While at first glance some might dismiss Johnny Got His Gun on the premise that it is a pacifistic rallying call with an anti-war message, the book has much deeper meaning than any politics, a meaning that still has significance today, 72 years after its initial publication. Completely decimated by a bomb that robbed Joe (just an average Joe) Bonham from not only his physical attributes but his life as well, it’s clear what the individual has become in a war-torn world—completely expendable. The very minuteness of abstract thoughts and vibrations caused by movement has a new appreciation in Joe’s world, where every waking moment is filled with darkness and questions. It’s unimaginable to think about a person who has lost everything, is merely the echo of the man he once was, and now must attempt countless times to communicate to the outside world through banging his head against his hospital-bed pillow, creating a semblance of Morse code. It takes years for a nurse to recognize what he is doing, and when he finally does breakthrough, breaks the prison of isolation that the bomb had left him in, a “reversed womb” effect as Trumbo calls it, he is shut down from his one request by the hospital administrators: to go outside, feel the wind against his cheeks, feel for once that he’s not forever crippled by what the Great War did to him.

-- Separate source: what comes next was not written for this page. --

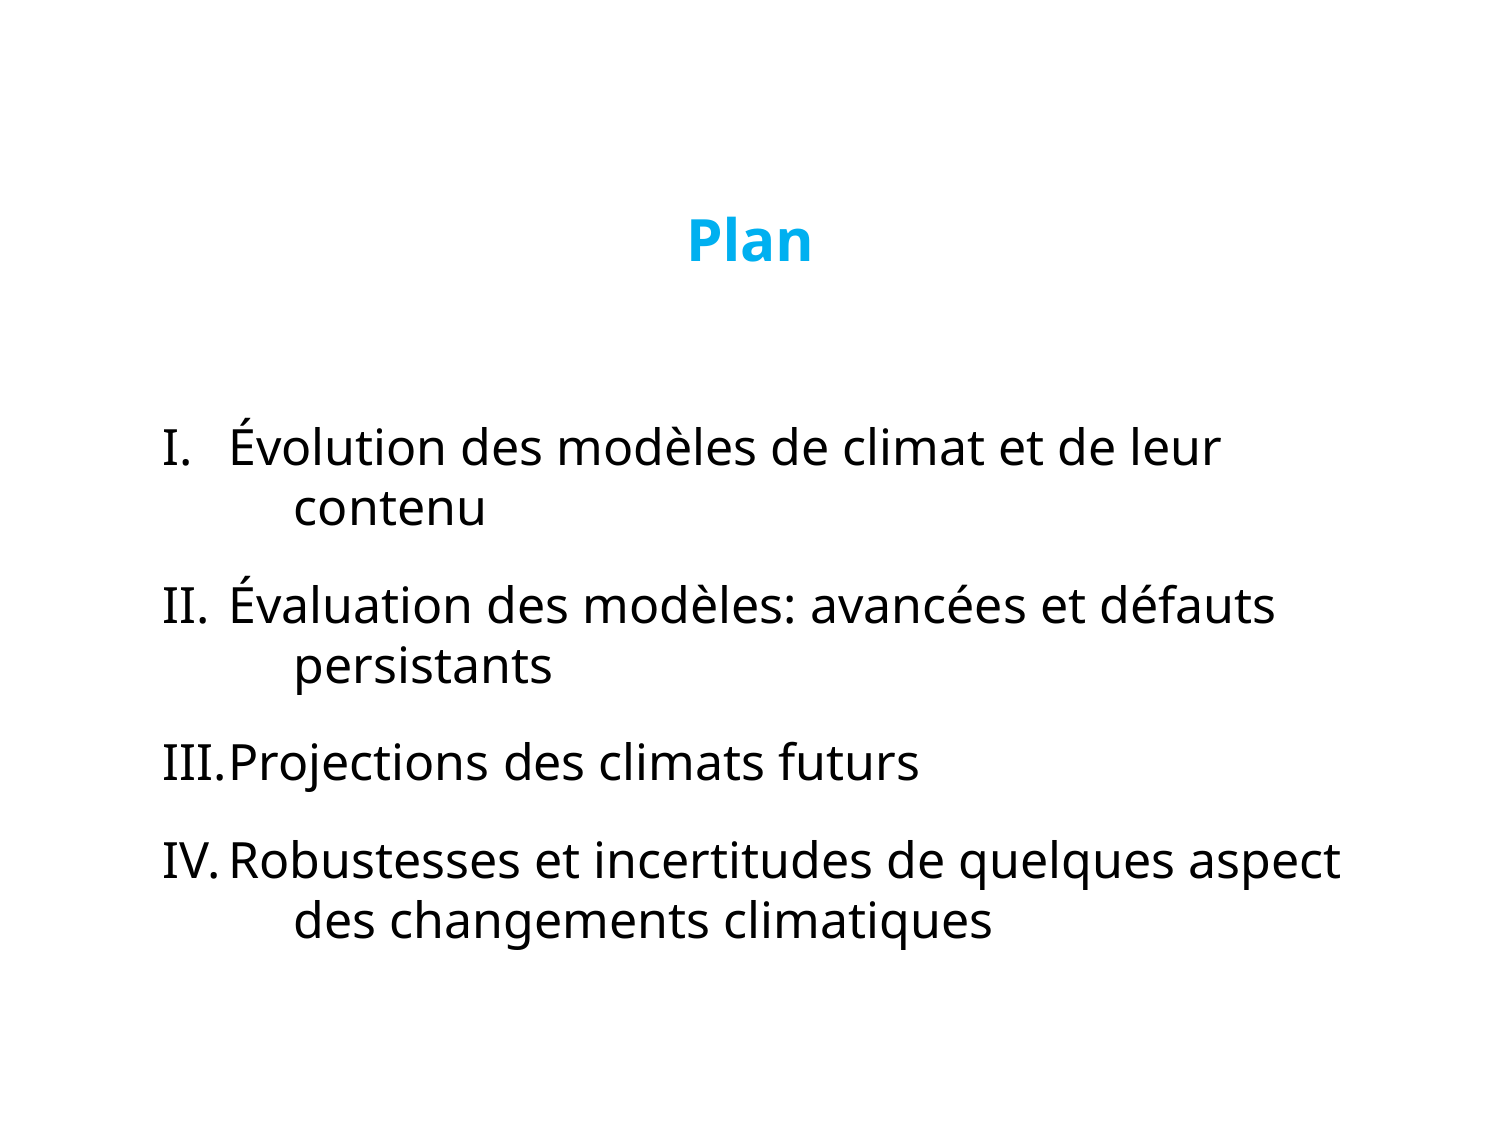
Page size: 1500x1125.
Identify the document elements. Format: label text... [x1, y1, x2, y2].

text_box Plan [53, 199, 1447, 353]
text_box Évolution des modèles de climat et de leur contenu Évaluation des modèles: avancées et défauts persistants Projections des climats futurs Robustesses et incertitudes de quelques aspect des changements climatiques [147, 408, 1365, 962]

And to this Trumbo asks the reader to imagine what it might look like, a fragmented man with nothing to live for, yet no means to end it all. It’s a horrifically morbid irony. Trumbo reminds us that literature can have meaning, a virtual puissance, and that there is still hope for literature’s imagination and gripping story-telling without selling out to commercialism while still being picked up generation after generation.